* [EXERCISE PROMPT]:
Scan the material for the word "lumière", and copy each line where it shows up.

* [THE RECORDS]:
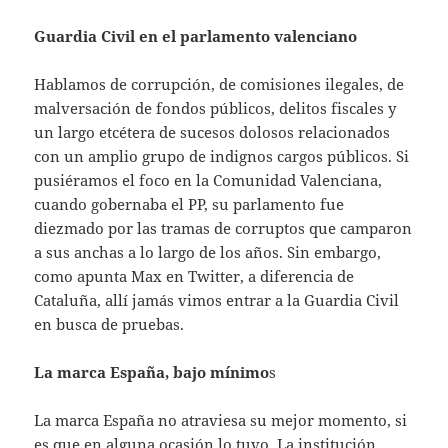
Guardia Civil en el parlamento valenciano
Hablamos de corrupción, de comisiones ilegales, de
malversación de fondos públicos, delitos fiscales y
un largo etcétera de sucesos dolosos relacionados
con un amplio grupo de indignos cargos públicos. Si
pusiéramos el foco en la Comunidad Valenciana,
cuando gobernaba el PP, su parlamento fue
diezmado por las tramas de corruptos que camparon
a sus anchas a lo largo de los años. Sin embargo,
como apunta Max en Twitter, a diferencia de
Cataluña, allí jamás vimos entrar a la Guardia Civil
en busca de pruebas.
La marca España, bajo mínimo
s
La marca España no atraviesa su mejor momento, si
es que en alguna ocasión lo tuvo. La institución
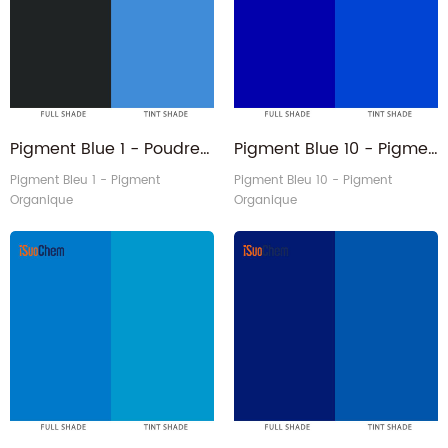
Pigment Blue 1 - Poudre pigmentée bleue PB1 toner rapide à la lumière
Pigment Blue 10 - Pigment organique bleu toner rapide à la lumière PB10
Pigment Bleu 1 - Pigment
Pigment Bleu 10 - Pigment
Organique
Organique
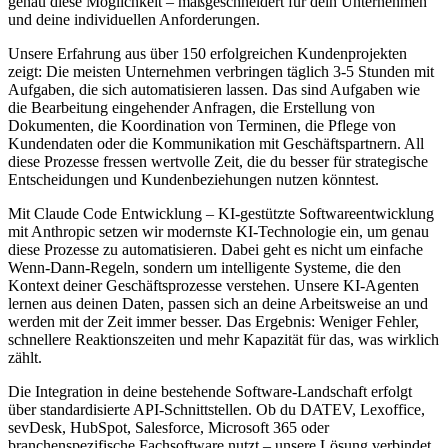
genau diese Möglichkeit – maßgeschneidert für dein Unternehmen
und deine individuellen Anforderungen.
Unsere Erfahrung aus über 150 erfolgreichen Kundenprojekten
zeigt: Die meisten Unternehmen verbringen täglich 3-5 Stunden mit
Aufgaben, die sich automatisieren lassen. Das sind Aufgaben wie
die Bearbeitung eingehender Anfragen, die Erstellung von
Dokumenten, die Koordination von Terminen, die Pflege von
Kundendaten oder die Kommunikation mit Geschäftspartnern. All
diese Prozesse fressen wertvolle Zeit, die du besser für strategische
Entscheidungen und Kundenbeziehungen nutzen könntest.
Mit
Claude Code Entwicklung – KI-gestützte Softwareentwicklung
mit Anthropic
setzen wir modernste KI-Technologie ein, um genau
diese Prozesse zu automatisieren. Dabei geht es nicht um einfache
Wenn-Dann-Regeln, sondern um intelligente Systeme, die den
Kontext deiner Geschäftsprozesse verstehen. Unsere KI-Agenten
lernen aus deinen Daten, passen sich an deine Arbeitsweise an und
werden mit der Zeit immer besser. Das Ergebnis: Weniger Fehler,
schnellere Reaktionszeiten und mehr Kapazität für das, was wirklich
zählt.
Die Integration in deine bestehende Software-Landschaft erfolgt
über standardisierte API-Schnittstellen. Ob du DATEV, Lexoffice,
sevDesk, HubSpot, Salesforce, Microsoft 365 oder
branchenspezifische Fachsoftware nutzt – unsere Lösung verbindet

==

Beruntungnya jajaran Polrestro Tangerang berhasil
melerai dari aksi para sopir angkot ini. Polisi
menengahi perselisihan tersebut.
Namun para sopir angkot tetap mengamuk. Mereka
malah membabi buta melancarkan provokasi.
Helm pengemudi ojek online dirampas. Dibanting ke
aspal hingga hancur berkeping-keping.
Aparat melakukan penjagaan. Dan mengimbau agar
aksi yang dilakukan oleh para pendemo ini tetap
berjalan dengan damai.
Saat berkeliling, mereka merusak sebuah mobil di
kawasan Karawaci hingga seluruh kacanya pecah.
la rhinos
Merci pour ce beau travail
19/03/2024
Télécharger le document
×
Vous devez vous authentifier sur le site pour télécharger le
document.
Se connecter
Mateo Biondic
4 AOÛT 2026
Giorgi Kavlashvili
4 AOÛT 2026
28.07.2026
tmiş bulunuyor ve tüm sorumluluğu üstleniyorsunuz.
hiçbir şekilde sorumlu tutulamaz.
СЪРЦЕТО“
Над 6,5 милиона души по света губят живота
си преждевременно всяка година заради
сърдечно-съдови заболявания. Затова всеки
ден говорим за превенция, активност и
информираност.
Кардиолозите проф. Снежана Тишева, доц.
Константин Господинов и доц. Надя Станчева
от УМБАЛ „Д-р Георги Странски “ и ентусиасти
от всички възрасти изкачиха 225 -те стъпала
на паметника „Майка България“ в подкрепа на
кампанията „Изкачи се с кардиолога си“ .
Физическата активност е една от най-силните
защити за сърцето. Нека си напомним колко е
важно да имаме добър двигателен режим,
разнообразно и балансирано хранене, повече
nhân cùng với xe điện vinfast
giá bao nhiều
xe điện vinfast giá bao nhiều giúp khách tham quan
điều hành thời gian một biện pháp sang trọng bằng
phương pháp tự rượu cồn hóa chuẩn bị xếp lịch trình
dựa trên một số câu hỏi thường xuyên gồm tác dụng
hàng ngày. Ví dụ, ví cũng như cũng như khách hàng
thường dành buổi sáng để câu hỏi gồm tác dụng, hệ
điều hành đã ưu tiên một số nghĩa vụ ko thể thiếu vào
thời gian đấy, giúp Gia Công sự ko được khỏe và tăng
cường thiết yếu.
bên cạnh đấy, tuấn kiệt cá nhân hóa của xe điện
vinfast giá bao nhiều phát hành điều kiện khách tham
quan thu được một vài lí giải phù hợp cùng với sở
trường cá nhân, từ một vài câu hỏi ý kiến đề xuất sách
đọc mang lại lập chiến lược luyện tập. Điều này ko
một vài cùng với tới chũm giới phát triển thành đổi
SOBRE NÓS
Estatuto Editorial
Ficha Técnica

--

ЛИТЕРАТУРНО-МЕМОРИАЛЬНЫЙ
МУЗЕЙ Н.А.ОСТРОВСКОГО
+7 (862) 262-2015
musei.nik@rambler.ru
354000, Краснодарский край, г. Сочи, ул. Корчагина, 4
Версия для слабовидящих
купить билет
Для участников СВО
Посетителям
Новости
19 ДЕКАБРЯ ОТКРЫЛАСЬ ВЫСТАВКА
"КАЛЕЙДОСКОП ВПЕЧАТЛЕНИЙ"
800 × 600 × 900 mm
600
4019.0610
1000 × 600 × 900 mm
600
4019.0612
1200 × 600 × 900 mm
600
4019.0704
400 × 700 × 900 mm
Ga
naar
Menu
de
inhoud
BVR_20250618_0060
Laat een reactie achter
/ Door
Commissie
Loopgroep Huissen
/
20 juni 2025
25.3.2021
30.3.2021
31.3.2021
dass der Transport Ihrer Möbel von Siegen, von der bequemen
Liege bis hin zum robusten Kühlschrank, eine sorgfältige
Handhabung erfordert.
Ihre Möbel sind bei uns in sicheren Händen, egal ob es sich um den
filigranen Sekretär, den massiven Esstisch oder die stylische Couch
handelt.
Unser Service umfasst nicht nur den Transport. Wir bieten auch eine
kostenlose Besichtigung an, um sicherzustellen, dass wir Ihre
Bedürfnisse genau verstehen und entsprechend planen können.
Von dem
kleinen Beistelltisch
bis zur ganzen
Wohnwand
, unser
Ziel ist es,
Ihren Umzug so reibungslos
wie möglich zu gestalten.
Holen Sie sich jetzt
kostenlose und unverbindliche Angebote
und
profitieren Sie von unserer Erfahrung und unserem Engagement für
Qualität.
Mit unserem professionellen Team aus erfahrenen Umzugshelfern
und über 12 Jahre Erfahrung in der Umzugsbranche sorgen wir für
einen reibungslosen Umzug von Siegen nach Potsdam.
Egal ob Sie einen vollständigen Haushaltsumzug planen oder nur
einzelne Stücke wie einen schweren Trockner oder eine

* [EXERCISE RESULT]:
Pigment Blue 1 - Poudre pigmentée bleue PB1 toner rapide à la lumière
Pigment Blue 10 - Pigment organique bleu toner rapide à la lumière PB10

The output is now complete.